# Directions:
Going through the data below, please show each line containing the string "accessed".

Dataset entries:

......

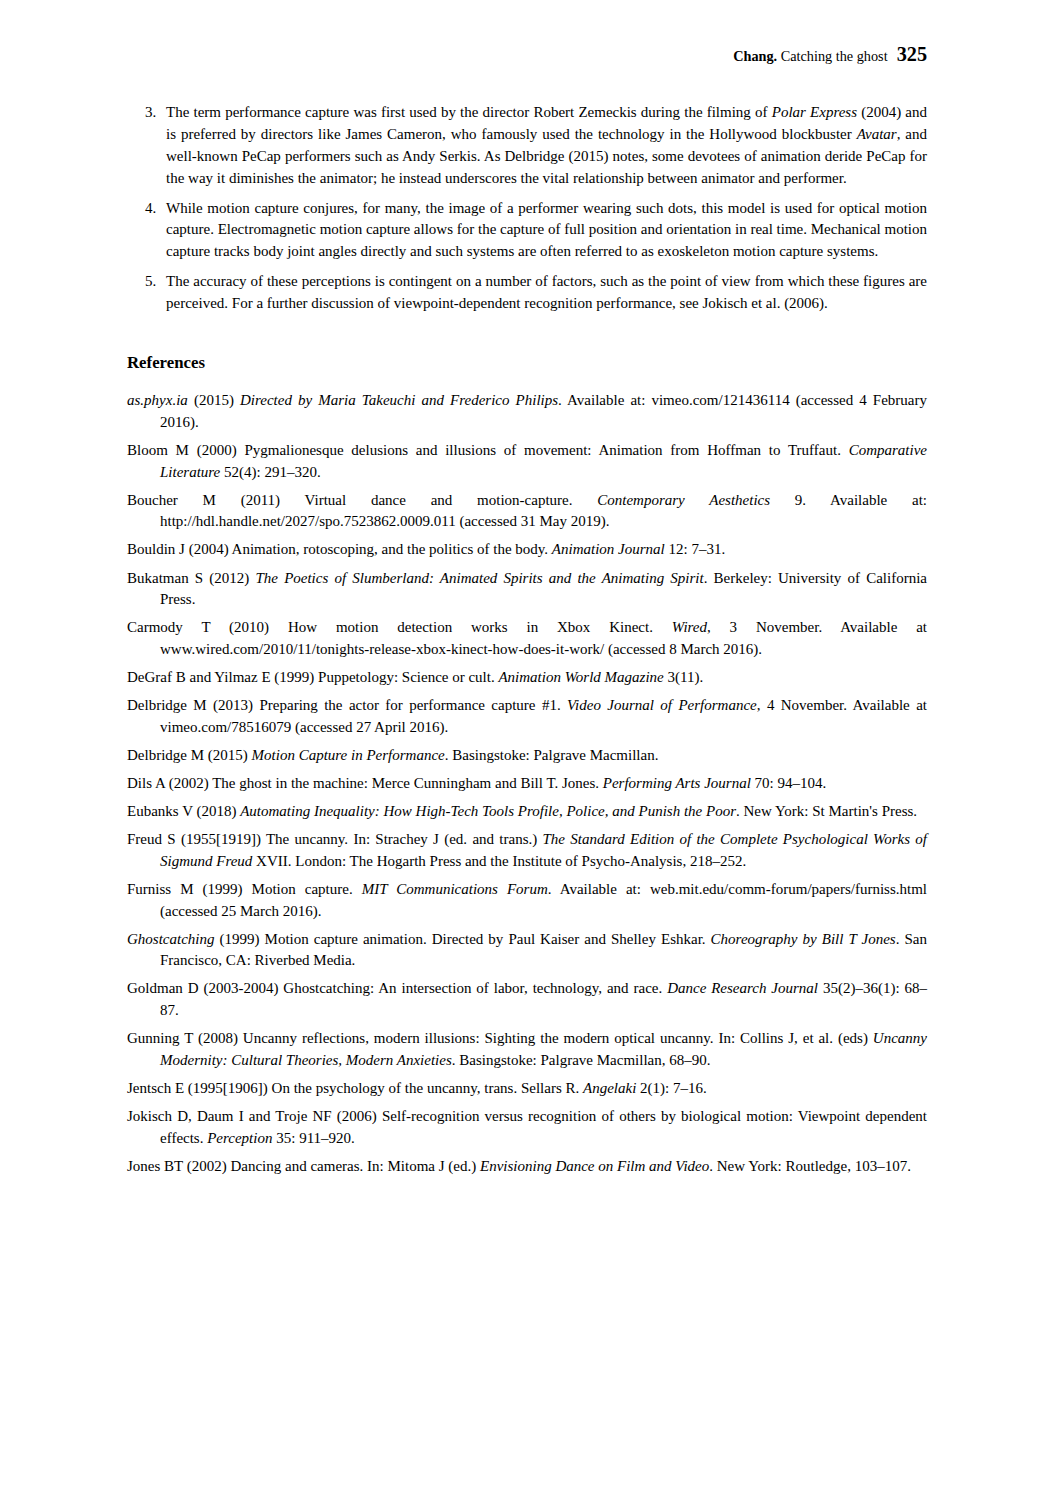Chang. Catching the ghost 325
The term performance capture was first used by the director Robert Zemeckis during the filming of Polar Express (2004) and is preferred by directors like James Cameron, who famously used the technology in the Hollywood blockbuster Avatar, and well-known PeCap performers such as Andy Serkis. As Delbridge (2015) notes, some devotees of animation deride PeCap for the way it diminishes the animator; he instead underscores the vital relationship between animator and performer.
While motion capture conjures, for many, the image of a performer wearing such dots, this model is used for optical motion capture. Electromagnetic motion capture allows for the capture of full position and orientation in real time. Mechanical motion capture tracks body joint angles directly and such systems are often referred to as exoskeleton motion capture systems.
The accuracy of these perceptions is contingent on a number of factors, such as the point of view from which these figures are perceived. For a further discussion of viewpoint-dependent recognition performance, see Jokisch et al. (2006).
References
as.phyx.ia (2015) Directed by Maria Takeuchi and Frederico Philips. Available at: vimeo.com/121436114 (accessed 4 February 2016).
Bloom M (2000) Pygmalionesque delusions and illusions of movement: Animation from Hoffman to Truffaut. Comparative Literature 52(4): 291–320.
Boucher M (2011) Virtual dance and motion-capture. Contemporary Aesthetics 9. Available at: http://hdl.handle.net/2027/spo.7523862.0009.011 (accessed 31 May 2019).
Bouldin J (2004) Animation, rotoscoping, and the politics of the body. Animation Journal 12: 7–31.
Bukatman S (2012) The Poetics of Slumberland: Animated Spirits and the Animating Spirit. Berkeley: University of California Press.
Carmody T (2010) How motion detection works in Xbox Kinect. Wired, 3 November. Available at www.wired.com/2010/11/tonights-release-xbox-kinect-how-does-it-work/ (accessed 8 March 2016).
DeGraf B and Yilmaz E (1999) Puppetology: Science or cult. Animation World Magazine 3(11).
Delbridge M (2013) Preparing the actor for performance capture #1. Video Journal of Performance, 4 November. Available at vimeo.com/78516079 (accessed 27 April 2016).
Delbridge M (2015) Motion Capture in Performance. Basingstoke: Palgrave Macmillan.
Dils A (2002) The ghost in the machine: Merce Cunningham and Bill T. Jones. Performing Arts Journal 70: 94–104.
Eubanks V (2018) Automating Inequality: How High-Tech Tools Profile, Police, and Punish the Poor. New York: St Martin's Press.
Freud S (1955[1919]) The uncanny. In: Strachey J (ed. and trans.) The Standard Edition of the Complete Psychological Works of Sigmund Freud XVII. London: The Hogarth Press and the Institute of Psycho-Analysis, 218–252.
Furniss M (1999) Motion capture. MIT Communications Forum. Available at: web.mit.edu/comm-forum/papers/furniss.html (accessed 25 March 2016).
Ghostcatching (1999) Motion capture animation. Directed by Paul Kaiser and Shelley Eshkar. Choreography by Bill T Jones. San Francisco, CA: Riverbed Media.
Goldman D (2003-2004) Ghostcatching: An intersection of labor, technology, and race. Dance Research Journal 35(2)–36(1): 68–87.
Gunning T (2008) Uncanny reflections, modern illusions: Sighting the modern optical uncanny. In: Collins J, et al. (eds) Uncanny Modernity: Cultural Theories, Modern Anxieties. Basingstoke: Palgrave Macmillan, 68–90.
Jentsch E (1995[1906]) On the psychology of the uncanny, trans. Sellars R. Angelaki 2(1): 7–16.
Jokisch D, Daum I and Troje NF (2006) Self-recognition versus recognition of others by biological motion: Viewpoint dependent effects. Perception 35: 911–920.
Jones BT (2002) Dancing and cameras. In: Mitoma J (ed.) Envisioning Dance on Film and Video. New York: Routledge, 103–107.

......

# Reply:
as.phyx.ia (2015) Directed by Maria Takeuchi and Frederico Philips. Available at: vimeo.com/121436114 (accessed 4 February 2016).
Boucher M (2011) Virtual dance and motion-capture. Contemporary Aesthetics 9. Available at: http://hdl.handle.net/2027/spo.7523862.0009.011 (accessed 31 May 2019).
Carmody T (2010) How motion detection works in Xbox Kinect. Wired, 3 November. Available at www.wired.com/2010/11/tonights-release-xbox-kinect-how-does-it-work/ (accessed 8 March 2016).
Delbridge M (2013) Preparing the actor for performance capture #1. Video Journal of Performance, 4 November. Available at vimeo.com/78516079 (accessed 27 April 2016).
Furniss M (1999) Motion capture. MIT Communications Forum. Available at: web.mit.edu/comm-forum/papers/furniss.html (accessed 25 March 2016).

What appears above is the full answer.